Saturday, April 4, 2009


Will it never end? That must be the question going through the heads of the wild life and horses who have survived one of the longest, coldest, and snowiest winters in the last 30 years. Just last week the Park received another 12 inches of snow. I don't know what the total is for that area, but Bismarck has had over 99 inches this season. We are 1.8 inches from breaking our all time record of 101 inches in the winter of '96-'97. One advantage is that it will ensure a good growth of vegetation once the snow melts off and the sun warms the frozen ground.

We like to make a trip to the Park for our Anniversary in late December, so after Christmas we spent a couple days in the Park enjoying a fresh blanket of snow. We had seen High Star's band in the SE corner of the park on our way to Medora the first morning. It was pretty tough going through the deep snow, but we were able to get close enough to them for a few photos. All looked as if they were faring well, even with the deep snow they had to paw through for every bite. Baldy and Bashful trotted over for a visit while we were there, but High Star was not interested in neighborly niceties and ran them off.

Since the Park had so much snow, the loop road was closed; we spent the rest of that day skiing the Little Missouri. The snow was excellent for cross country skiing and the weather was perfect with bright sun and very little wind. It is always a thrill to see the buttes in their winter dress, like something from a Bev Doolittle Painting. The next day we hoped to see some more horses when we skied up the loop road on the north side of the Park. We got about two miles in before the weather turned cold and windy, so we high tailed it back to the car before we got caught in a storm. The only wild life we saw on our skiing trek was a very cooperative Cotton Tail, but there were numerous deer, bison, and elk along the main road.

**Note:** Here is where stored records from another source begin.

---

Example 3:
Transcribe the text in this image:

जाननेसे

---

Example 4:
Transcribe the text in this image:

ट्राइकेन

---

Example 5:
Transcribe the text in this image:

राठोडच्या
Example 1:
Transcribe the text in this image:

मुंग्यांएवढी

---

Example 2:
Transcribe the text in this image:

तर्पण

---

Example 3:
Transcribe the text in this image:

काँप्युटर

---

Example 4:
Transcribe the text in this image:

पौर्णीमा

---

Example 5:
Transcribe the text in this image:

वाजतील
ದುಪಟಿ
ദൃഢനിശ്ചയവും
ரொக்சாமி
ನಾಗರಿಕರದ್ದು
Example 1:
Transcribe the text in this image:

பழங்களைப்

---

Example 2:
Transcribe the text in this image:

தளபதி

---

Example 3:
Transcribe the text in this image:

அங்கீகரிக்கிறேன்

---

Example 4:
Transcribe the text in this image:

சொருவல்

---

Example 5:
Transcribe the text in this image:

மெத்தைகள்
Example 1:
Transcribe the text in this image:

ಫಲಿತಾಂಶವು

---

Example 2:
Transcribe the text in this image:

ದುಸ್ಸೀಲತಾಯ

In early March I was able to return to the Park with some friends. We missed the first break up of the ice on the Little Missouri by about 12 hours. From what we heard, it was quite impressive. ( read about this on Ranger Nathan's blog. http://rangernathan.blogspot.com/ )

The loop was still closed but we found Brutus and his fillies, Dolly and Autumn, near Wind Canyon. Dolly appeared to be in foal, but it is probably Embers' foal, since he had her in his band from May until September. Further up the road to the east we found Cocoa, Busy Blue with her yearling, Amigo, and Stormy with her yearling, Rusty. The two year old fillies, Maggie and Maddie were missing. Along the road, against the warm south side of a high river bluff, we found Curious George. Though he was thin and shaggy, he seemed to be well.

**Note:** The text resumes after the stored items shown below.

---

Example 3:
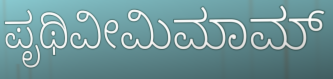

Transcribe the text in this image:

ಪೃಥಿವೀಮಿಮಾಮ್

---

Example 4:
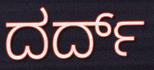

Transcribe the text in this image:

ದರ್ದ್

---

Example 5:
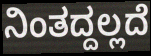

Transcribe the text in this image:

ನಿಂತದ್ದಲ್ಲದೆ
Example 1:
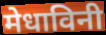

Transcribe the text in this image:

मेधाविनी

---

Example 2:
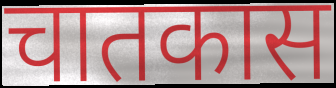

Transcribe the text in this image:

चातकास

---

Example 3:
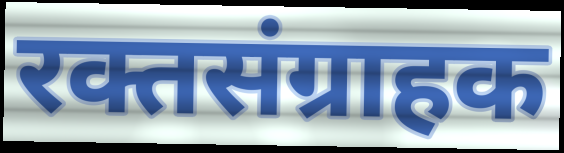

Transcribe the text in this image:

रक्तसंग्राहक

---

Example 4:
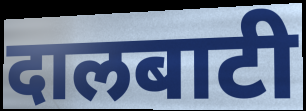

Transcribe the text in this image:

दालबाटी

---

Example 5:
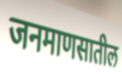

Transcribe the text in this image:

जनमाणसातील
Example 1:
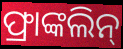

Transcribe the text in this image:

ଫ୍ରାଙ୍କଲିନ୍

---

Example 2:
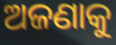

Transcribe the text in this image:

ଅଜଣାକୁ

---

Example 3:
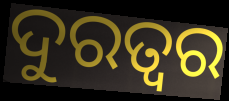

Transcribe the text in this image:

ଦୁରତ୍ଵର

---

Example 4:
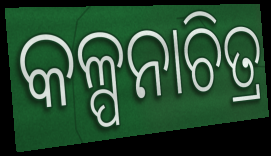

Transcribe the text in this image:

କଳ୍ପନାଚିତ୍ର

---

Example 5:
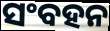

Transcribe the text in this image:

ସଂବହନ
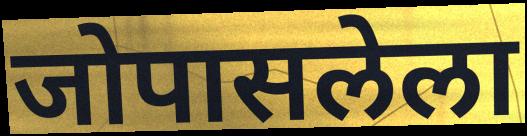
जोपासलेला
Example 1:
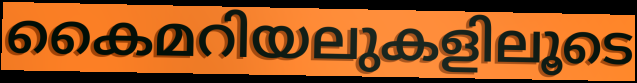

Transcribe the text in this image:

കൈമറിയലുകളിലൂടെ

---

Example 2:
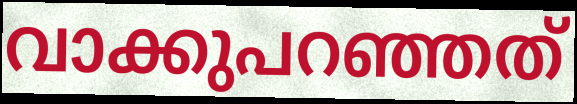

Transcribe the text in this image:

വാക്കുപറഞ്ഞത്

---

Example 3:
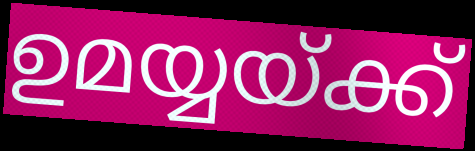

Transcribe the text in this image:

On April 3 we were able to go out with Mike Oehler, the Park Biologist. From the Fryburg road we saw Thunder with his mares, Rain and Winter, and their offspring as well as High Star with his band and a couple additions. Sweetheart and her two year old, Oreo, were with them. We were surprised to see that Sweetheart had been taken from the double band of Singlefoot, Red Face, and Satellite.

On the way back to town, we spotted four young bachelors on the south bluff, overlooking Cedar Canyon. Farther west, we crawled under the fence to get a better look at Little Sorrel's band. He was missing a few, some of which we found later with Gray Ghost and some we suspected were with the young stud, Cruiser.

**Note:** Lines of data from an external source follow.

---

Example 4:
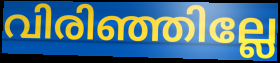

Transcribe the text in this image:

വിരിഞ്ഞില്ലേ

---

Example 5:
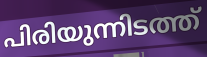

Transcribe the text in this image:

പിരിയുന്നിടത്ത്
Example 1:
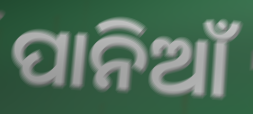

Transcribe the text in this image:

ପାନିଆଁ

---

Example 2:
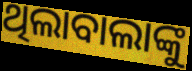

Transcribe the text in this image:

ଥିଲାବାଲାଙ୍କୁ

Being with Mike, we were able to take the loop road deeper into the Park. Much of the road was still covered with 6-8 inches of snow and one drift on Boicourt Ridge forced us to turn around, but we were still able to find several more bands. Red Face, Singlefoot, and Satellite had four new foals with them. Two foals had been sited earlier, one with Copper and one with a young stud, Cloud, who had acquired the old mare, Flicka, so the count is five stud colts and one unknown for now.

It is a wonder how those tiny foals survive the cold and storms that still rage through the breaks in the spring, but the horses of the Badlands are made of sturdy stuff. For their sake and our own, we will pray for warmer temperatures as we look forward to another trip to the Park in two weeks.